Ну, пиздец котенку. Такой талант в сученке пропадает.

– Рома? – Вердников звереет на глазах. Чего и стоило ожидать. Одуванчик у него любимый сынок.

– О, а что у нас тут происходит? – слегка удивленный голос за моей спиной заставляет всех уставиться на говорившего.

– Виктор, иди к себе, – Эдик зол, как тысяча чертей.

– И тебе Добрый вечер, папа. Что случилось? О, Роман Викторович, здравствуйте, – старший сын Вердникова улыбается, но окинув взглядом собравшихся, его улыбка медленно сползает с лица. – Так, в чем дело отец?

– Это не твое дело, иди к себе.

– Мне не пять лет, не ори. На моль свою орать будешь.

– Моль – это твой брат, если ты забыл.

– Такое забудешь. Позорище. Что опять он натворил?

– С чего ты взял, что Серж что-то натворил?

Интересная картина наблюдается. Виктор, вечная ему слава и моя благодарность, с порога перетянул гнев отца на себя. Эдик дрогнул и уже, кажется, засомневался. А Серж стоит бледнее мела. Глаза огромные, смотрит на брата, как на апокалипсис.

– А кто еще тут что-то мог натворить? Он что за пару недель Ревьен разорил?

– Не лезь, не разобравшись в ситуации, – Вердников-старший берет себя в руки и накидывается на сына с новой силой. – Твоего брата опозорили!

– Да что ты говоришь? – усмехается старший. – Это как же?

– Вить, не надо… – пищит одуванчик.

– Заткнись, Сержик. Достало тебя перед папой покрывать.

– Виктор, объяснись. О чем ты сейчас говоришь?

– Что мелкий придумал на это раз? Злой гей Рома совратил несчастное создание? Проходили уже.

– О чем ты?

Вот и у меня вопрос, «О чем он?». Как-то я себя вообще не уютно чувствую. Тут семейная сцена разыгрывается. Влиятельные мира сего стоят, грызутся, а я сижу такой весь белый и пушистый и молчу в тряпочку.

– Да о Сержике о нашем. И о Карпове, которого ты сначала уничтожил, а мне потом разбираться пришлось. Ты же всегда с плеча рубишь. А сын твой тварь, которая людей за вещи держит. Я даже знать не хочу, что он в это раз напридумывал.

– При чем здесь Карпов? Он сам виноват, он к Сержу приставал!

– Ага! Кто еще к кому приставал? Ты сначала сына своего получше узнай, а потом на людей бросайся.

– Роман! – Эдик так резко перешел на меня, что я даже растерялся и чуть с кресла не навернулся.

– Что? – вскакиваю от неожиданности.

– Давай, Серж, расскажи папе правду? – тянет Виктор.

– Он меня реально опозорил! – рычит тот. – Я с друзьями поспорил, что его соблазню, а он упертый как баран!

– Поспорил? – шипит Вердников. – Серж, ты понимаешь, что человека чуть на тот свет своими шутками не отправил?

– Шутками? А как мне теперь друзьям в глаза смотреть? Я сказал, что сделаю, а сам не смог.

– Иди к себе, – в голосе столько льда, что аж мурашки по коже. – Я с тобой позже разберусь.

– Мне амнистия полагается? – спрашиваю, как только одуванчик уносится на второй этаж.
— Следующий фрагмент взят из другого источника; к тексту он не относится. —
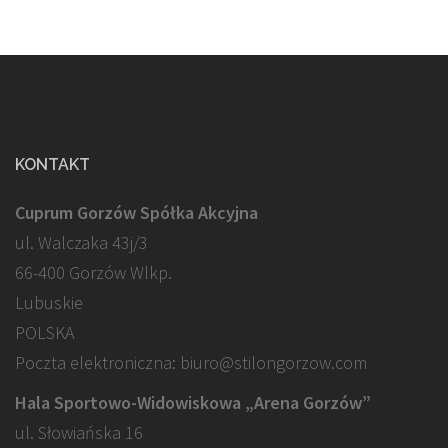
KONTAKT
Cuprum Gorzów Spółka Akcyjna
ul. Walczaka 43j/3
66-400 Gorzów Wlkp.
Lubuskie
POLSKA
Poczta elektroniczna: biuro@stilongorzow.com
Hala Sportowo-Widowiskowa „Arena Gorzów”
ul. Słowiańska 16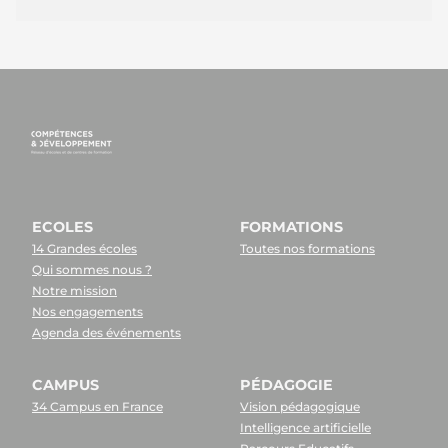
ECOLES
FORMATIONS
14 Grandes écoles
Toutes nos formations
Qui sommes nous ?
Notre mission
Nos engagements
Agenda des événements
CAMPUS
PÉDAGOGIE
34 Campus en France
Vision pédagogique
Intelligence artificielle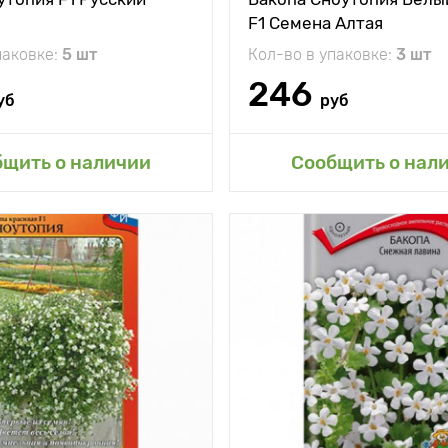
F1 Семена Алтая
паковке:
5 шт
Кол-во в упаковке:
3 шт
246
уб
руб
авить в мой сад
бщить о наличии
Сообщить о нал
тения
60 см
между
30 х 30 см
и
жение
солнечное место
и
Белоснежное чудо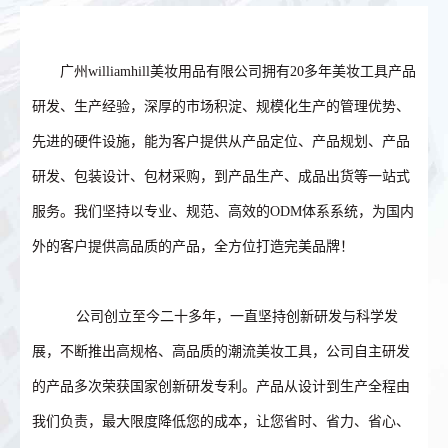
广州williamhill美妆用品有限公司拥有20多年美妆工具产品
研发、生产经验，深厚的市场积淀、规模化生产的管理优势、
先进的硬件设施，能为客户提供从产品定位、产品规划、产品
研发、包装设计、包材采购，到产品生产、成品出货等一站式
服务。我们坚持以专业、规范、高效的ODM体系系统，为国内
外的客户提供高品质的产品，全方位打造完美品牌！
公司创立至今二十多年，一直坚持创新研发与科学发
展，不断推出高规格、高品质的潮流美妆工具，公司自主研发
的产品多次荣获国家创新研发专利。产品从设计到生产全程由
我们负责，最大限度降低您的成本，让您省时、省力、省心、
– Роман, ты мне почему не сказал сразу?

– А я в курсе был? Мне он своих планов не открывал.

Так, если мы все выяснили, то можно я домой уже поеду. У меня ноги подкашиваются. И вообще, я перенервничал, а мне покой нужен и санаторий.

– А если бы Виктор не появился? Да я бы тебя на куски порвал. И тебя и твоего любовника.
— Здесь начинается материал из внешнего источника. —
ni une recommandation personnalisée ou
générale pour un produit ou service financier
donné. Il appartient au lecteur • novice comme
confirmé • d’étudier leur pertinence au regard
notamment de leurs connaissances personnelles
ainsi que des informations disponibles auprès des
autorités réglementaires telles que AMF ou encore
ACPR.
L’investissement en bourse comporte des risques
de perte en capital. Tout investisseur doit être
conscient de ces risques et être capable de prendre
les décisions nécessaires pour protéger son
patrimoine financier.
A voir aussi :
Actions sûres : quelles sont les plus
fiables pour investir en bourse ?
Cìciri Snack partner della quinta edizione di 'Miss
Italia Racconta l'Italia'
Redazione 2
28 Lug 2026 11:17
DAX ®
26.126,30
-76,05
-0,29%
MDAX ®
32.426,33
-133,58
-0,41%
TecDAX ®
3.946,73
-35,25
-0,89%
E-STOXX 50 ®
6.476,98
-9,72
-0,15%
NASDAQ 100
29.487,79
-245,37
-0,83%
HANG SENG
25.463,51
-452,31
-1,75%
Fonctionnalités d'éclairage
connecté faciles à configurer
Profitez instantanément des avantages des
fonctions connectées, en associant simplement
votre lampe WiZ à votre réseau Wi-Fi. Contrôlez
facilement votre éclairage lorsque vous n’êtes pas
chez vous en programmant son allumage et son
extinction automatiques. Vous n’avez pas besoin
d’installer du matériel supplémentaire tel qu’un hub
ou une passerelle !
– Артура не трогай, – жестко смотрю ему в глаза.

– Дурак ты, Роман.

– Будто я сам не знаю. Я могу идти?

– Иди. Мы с тобой чуть позже поговорим. Виктор, за мной.

Вердниковы поворачиваются уходить, а я чувствую, как сердце сжимает тупой болью. Медленно, со стоном, опускаюсь в кресло. Мне бы пару минут посидеть.
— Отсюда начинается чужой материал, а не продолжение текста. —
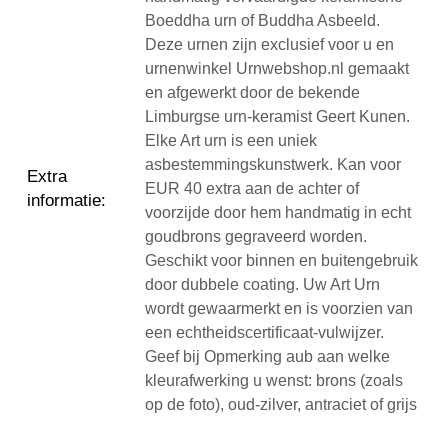
Boeddha urn of Buddha Asbeeld.
Deze urnen zijn exclusief voor u en
urnenwinkel Urnwebshop.nl gemaakt
en afgewerkt door de bekende
Limburgse urn-keramist Geert Kunen.
Elke Art urn is een uniek
asbestemmingskunstwerk. Kan voor
Extra
EUR 40 extra aan de achter of
informatie
:
voorzijde door hem handmatig in echt
goudbrons gegraveerd worden.
Geschikt voor binnen en buitengebruik
door dubbele coating. Uw Art Urn
wordt gewaarmerkt en is voorzien van
een echtheidscertificaat-vulwijzer.
Geef bij Opmerking aub aan welke
kleurafwerking u wenst: brons (zoals
op de foto), oud-zilver, antraciet of grijs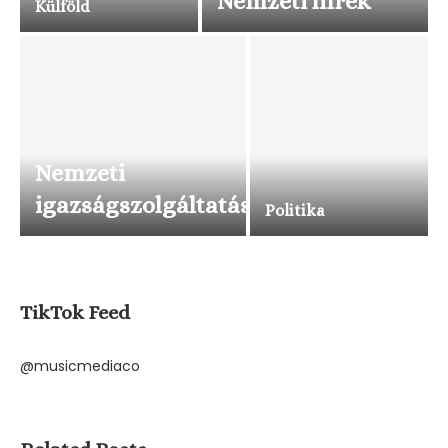
Nemzeti hírek
Külföld
Nemzeti
igazságszolgáltatás
Politika
TikTok Feed
@musicmediaco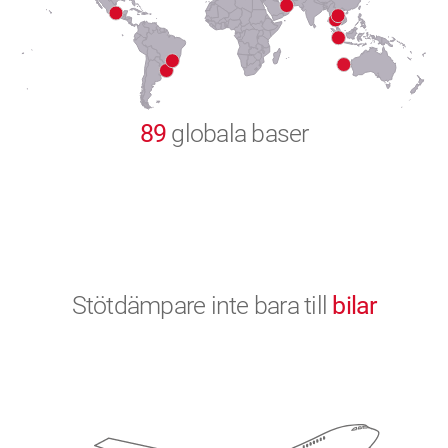
9
0
89
globala baser
Stötdämpare inte bara till
bilar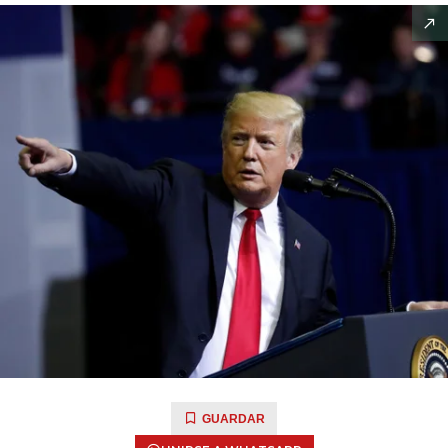
GUARDAR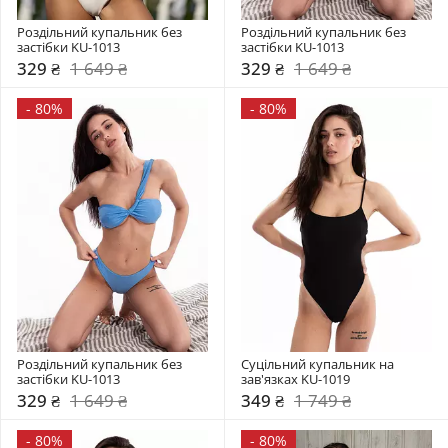
Роздільний купальник без 
Роздільний купальник без 
застібки KU-1013
застібки KU-1013
329 ₴
1 649 ₴
329 ₴
1 649 ₴
-
80%
-
80%
Роздільний купальник без 
Суцільний купальник на 
застібки KU-1013
зав'язках KU-1019
329 ₴
1 649 ₴
349 ₴
1 749 ₴
-
80%
-
80%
Дежавю. Подозрительно похожие окончания вечера. Только сегодня я очнулся не на диване в квартире у Славы, а в больнице. В палате темно и ни души. Встать или хотя бы перевернуться тяжело. Пролежал до утра, пялясь в потолок. В шесть пришел врач. Задавал вопросы, смотрел на приборы. А я так и не позвонил Артуру. Он волнуется. Он даже не знает, что со мной. Как в тот раз. Только я проспал не три месяца, а несколько часов.

У меня, оказывается, был микроинфаркт и не один. Я их, оказывается, уже штук пять перенес и все на ногах. Только последний свалил меня. Врач говорит, что это не так страшно, просто надо отдохнуть, расслабиться.

Еще я плохо помню, чем вчера закончился наш разговор с Эдиком. Вроде Виктор спас положение. Финал только не помню.

– Роман, доброе утро, – в палату заходит Эдик. – Как ты?